Actions to take:
1/ Duplicate everything in the face-tracking notes from "Position History Tracking: By" down to "faces more efficiently.".
2/ Finish out the next part of the face-tracking notes, starting after their last sentence.

Document segment:

• • • • • • •

Key Concepts and Techniques

Dynamic Tracking: The function is designed to dynamically track an arbitrary number of faces (up to 10) as they enter and exit the frame.
Modular Design: The function builds upon previously discussed functions like extract_face_embedding, get_face_center, _process_face_swap, and cosine_similarity.
Weighted Averaging: Weighted averaging of the embeddings and positions ensures a smoother update, reducing abrupt changes and flickering and improving the stability of the tracking.
Position History Tracking: By using a short history of previous positions, we can predict the next likely location of the face making the tracker more robust.
Stickiness Factor: This helps maintain continuity in face tracking. It is more likely to track the same face between frames than to switch to a different face.
Global Dictionaries: By using global dictionaries with keys as track ids, we can uniquely identify, access and modify tracked faces more efficiently.
Pseudo Faces: We can use the face tracking history to make fake faces to make our tracking more robust.
Global Module: The use of global values in modules.globals allows for configuration of many of these variables such as thresholds, weights and distances on the fly from the UI without modifying the code.

Practical Considerations

Performance: Tracking multiple faces simultaneously can be computationally intensive, and may impact the overall performance of the application depending on device limitations.
Robustness: Although this function is robust, it can have problems with rapid movements, overlapping faces, or faces that disappear for extended periods of time.

• • • • • • •

Recorded data:
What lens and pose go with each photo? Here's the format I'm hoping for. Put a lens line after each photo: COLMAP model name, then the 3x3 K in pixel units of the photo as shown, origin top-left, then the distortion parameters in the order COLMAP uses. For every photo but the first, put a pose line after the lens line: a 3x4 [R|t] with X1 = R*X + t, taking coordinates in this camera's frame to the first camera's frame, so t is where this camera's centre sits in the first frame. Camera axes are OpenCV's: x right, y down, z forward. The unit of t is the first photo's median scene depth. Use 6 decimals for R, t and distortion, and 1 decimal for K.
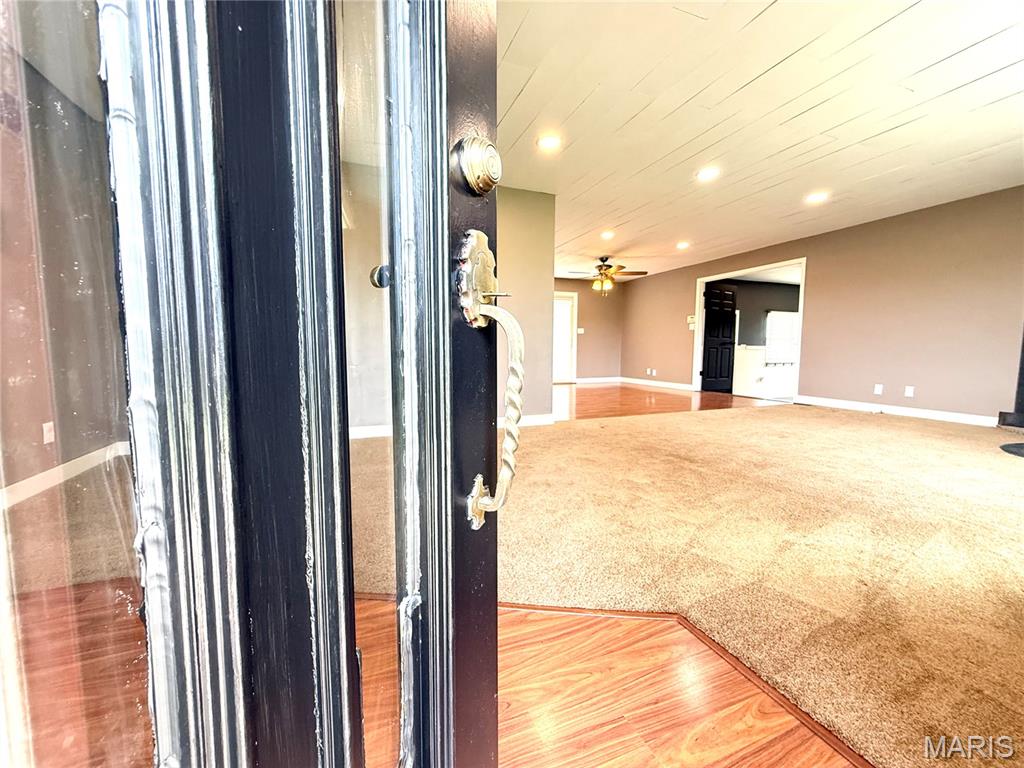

• • • • • • •

Numbered responses:
1/
Position History Tracking: By using a short history of previous positions, we can predict the next likely location of the face making the tracker more robust.
Stickiness Factor: This helps maintain continuity in face tracking. It is more likely to track the same face between frames than to switch to a different face.
Global Dictionaries: By using global dictionaries with keys as track ids, we can uniquely identify, access and modify tracked faces more efficiently.

2/
Max Tracked Faces: The max of 10 tracked faces is hard coded in this function and can only be increased by changing the code.
Settings: The specific values used for constants like STICKINESS_FACTOR, embedding_weight_size, position_size and the pseudo_face_threshold all have an impact on the overall performance of the tracker and can be changed on the fly from the UI.
Memory Management: Since we are storing data in dictionaries, care should be taken to manage the memory usage so we don't have issues with performance as more faces are tracked.

Conclusion

The _process_face_tracking_many function represents an advanced approach to face tracking, enabling multi-face processing through careful management of face embeddings, positions, history, and ID assignment. This in-depth exploration should provide a thorough understanding of this core component and the complexity involved in achieving robust multi-face swapping in real-time video. The ability to dynamically track up to 10 faces with good stability and accuracy is a significant achievement.